While having no complaints about the individual students, I was just left with a lingering feeling that there weren’t quite enough of them: Red and Black and Do You Hear the People Sing are such immense works in the stage show that they felt a bit thin here. And was I the only one who felt the barricade was a tiny bit small? I was expecting something grander and more powerful, like the far more impressive example that turned up in the finale. As it stands, the students’ barricade, for all its emotional impact, looked like the kind of thing that might have been created for a well-meaning but budget-strapped BBC adaptation, and I felt that a whole company of riflemen and four cannon was a bit of an overreaction on the part of the French police.
When I see adaptations of things I really love, I am very rarely thoroughly impressed and you must understand that, despite what I’ve said above, this is definitely worth seeing. As all the official reviews have lavished praise on the film, I didn’t feel that I needed to rave about it in order to encourage you to go and see it, and I feel more able to point out the things that I thought didn’t work quite as well, in the spirit of promoting discussion. But that shouldn’t hide the fact that I thoroughly enjoyed it and felt that Hooper had done an excellent job of making a musical into a serious film. To my surprise, however, I was never actually moved to tears, although this may have been a reaction to the woman next to me, who began sobbing during I Dreamed A Dream and didn’t shut up for the rest of the film. As the finale built up to a crescendo, with flags billowing in the sunlight and a rousing chorus of Do You Hear The People Sing, I was as caught up in the moment as anyone else in the cinema.
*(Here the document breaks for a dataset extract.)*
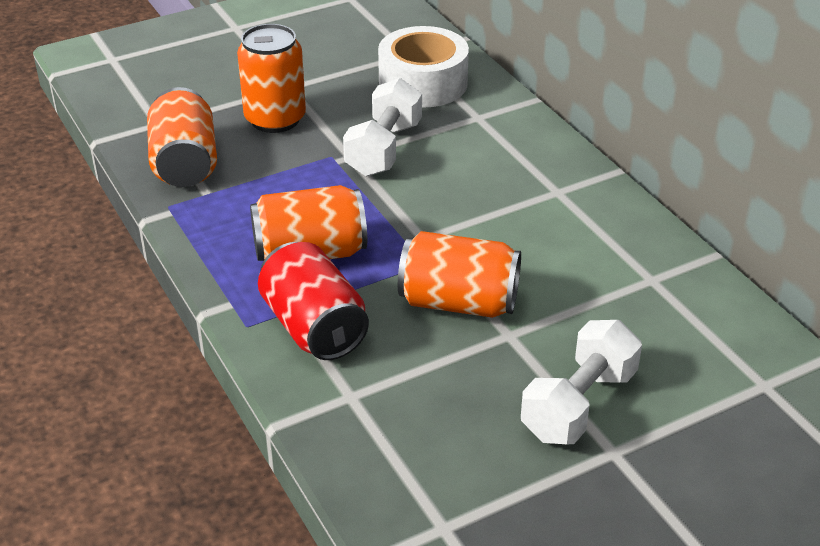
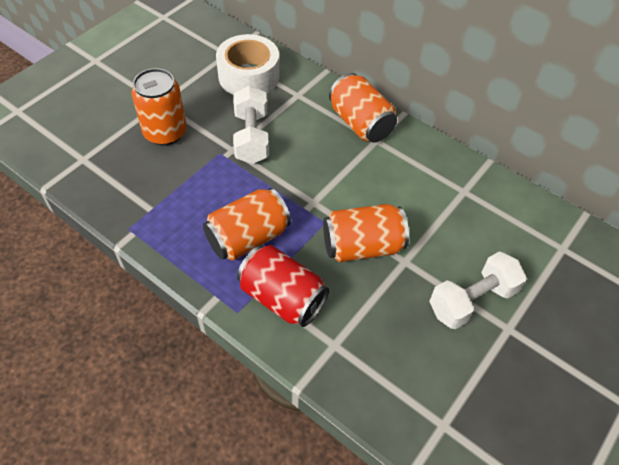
camera: 25 degrees left, 15 degrees up
(185, 164) = (121, 188): orange can -> orange can (360, 123)
(578, 404) = (472, 300): white dumbbell -> white dumbbell turned 45 degrees clockwise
In a way, it’s good that the film isn’t the last word, because then there would be no point in going to the show again. For those who are happy to listen to the music without needing to watch the story, I thoroughly recommend the Complete Symphonic Recording, which is on the expensive side, but includes every piece of music from the musical and features a mixture of the three original international casts, along with superb sound quality.